And if you’re really good at that, you saved it in a central radiology system across health systems. And you could go across hospitals, and you could read from anywhere in the world. That was great. And then you started getting into archiving, into what we call vendor-neutral archives. And that was the science. So, the science of radiology informatics was about, you know, the acquisition, the storage, the transmission and interpretation of radiology images.
Et ce que nous découvrons maintenant, c’est qu’il existe tout un autre niveau de complexité au-dessus de cela, c’est que nous commençons à faire de l’intelligence artificielle, nous examinons les images de manière automatisée, nous créons des alertes de soutien à la décision qui dépendent des algorithmes d’IA, et certains de ces algorithmes ne sont pas tous très clairs sur ce qui se passe.
Ce sont des réseaux neuronaux profonds et des algorithmes d’apprentissage, et la complexité derrière ces choses est significative. Donc, ce que j’ai trouvé, c’est que je dois vraiment élever le rôle de l’informatique en radiologie dans nos systèmes de santé et les faire nous aider à comprendre ce qui est possible. Je vais vous donner un exemple.
Il y a quelques grands fabricants qui détectent les AVC plus tôt dans le processus d’acquisition du film, immédiatement après que le film (désolé, je dis film, mais c’est le fichier qui est acquis à partir du scanner CT), dans les minutes qui suivent, puis notifient l’équipe d’AVC. Des algorithmes sont mis sur le marché chaque jour dans toutes les catégories de diagnostics potentiels et vont être utilisés dans tous les grands systèmes de santé.
Nous avons besoin de l’informatique en radiologie pour nous aider à comprendre cette complexité, à la maintenir, à nous assurer que nous achetons les bonnes solutions et à avancer avec cela.
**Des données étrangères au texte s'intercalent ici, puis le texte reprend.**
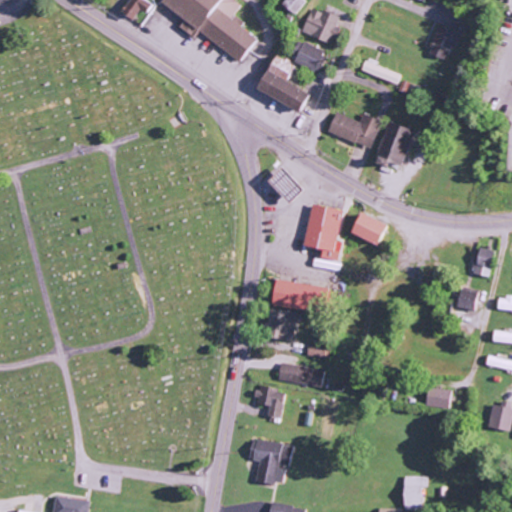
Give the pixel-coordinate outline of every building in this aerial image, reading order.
[(138,11),(147,15),(152,3),(145,0),(128,0),(122,16),(133,21),(138,11)] [(240,6),(231,0),(162,0),(160,4),(183,21),(178,28),(194,40),(198,34),(239,63),(256,39),(239,27),(243,22),(233,15),(240,6)] [(306,2),(303,0),(285,0),(281,5),(295,16),(306,2)] [(338,28),(335,27),(338,17),(310,8),(302,34),(333,44),(338,28)] [(442,61),(450,43),(456,46),(461,33),(436,23),(424,54),(442,61)] [(290,61),(317,73),(327,53),(300,40),(290,61)] [(297,115),(308,96),(285,83),(295,66),(276,55),(255,90),(297,115)] [(360,71),(395,85),(399,74),(364,61),(360,71)] [(327,135),(370,147),(378,119),(360,114),(358,120),(333,113),(327,135)] [(401,166),(411,129),(384,122),(373,164),(384,167),(386,162),(401,166)] [(287,204),(302,190),(280,168),(266,181),(287,204)] [(341,210),(310,205),(303,247),(317,249),(314,267),(338,272),(340,263),(336,262),(340,242),(335,241),(341,210)] [(374,245),(384,225),(358,212),(348,233),(374,245)] [(471,274),(486,277),(491,251),(476,248),(471,274)] [(270,306),(330,313),(333,289),(273,281),(270,306)] [(472,311),(475,292),(458,289),(454,308),(472,311)] [(511,298),(496,296),(495,309),(511,311),(511,298)] [(296,314),(268,308),(262,336),(291,341),(296,314)] [(511,343),(511,332),(491,331),(490,342),(511,343)] [(305,356),(328,361),(331,347),(308,341),(305,356)] [(483,364),(511,371),(511,361),(486,355),(483,364)] [(277,381),(321,385),(323,369),(279,364),(277,381)] [(266,417),(279,419),(283,392),(257,388),(254,404),(267,406),(266,417)] [(448,408),(449,390),(425,388),(424,406),(448,408)] [(499,406),(490,405),(487,428),(509,431),(511,411),(511,403),(500,402),(499,406)] [(291,446),(251,439),(247,459),(258,461),(254,481),(281,486),(285,467),(287,467),(291,446)] [(427,476),(402,477),(403,511),(421,510),(420,487),(427,487),(427,476)] [(86,511),(88,500),(53,497),(51,511),(86,511)] [(303,511),(304,508),(269,503),(268,511),(303,511)]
– Merci pour cet exemple. Pourriez-vous nous donner d’autres exemples de cas d’utilisation pour l’informatique en radiologie ? – Oui. Donc, vous savez, la radiologie avancée et l’informatique en radiologie, vous savez, quels sont les problèmes que nous essayons de résoudre ? Les fichiers d’imagerie deviennent de plus en plus volumineux. Donc, vous pourriez avoir un gigabyte pour réaliser une mammographie numérique. Ce n’était pas vrai il y a deux à trois ans. Donc, la taille des fichiers augmente énormément. Comment gérez-vous ces fichiers, déterminez ce qui doit être en stockage chaud, qui est facilement accessible, disponible pour des comparaisons, contre un stockage profond, qui pourrait être sur un support statique ?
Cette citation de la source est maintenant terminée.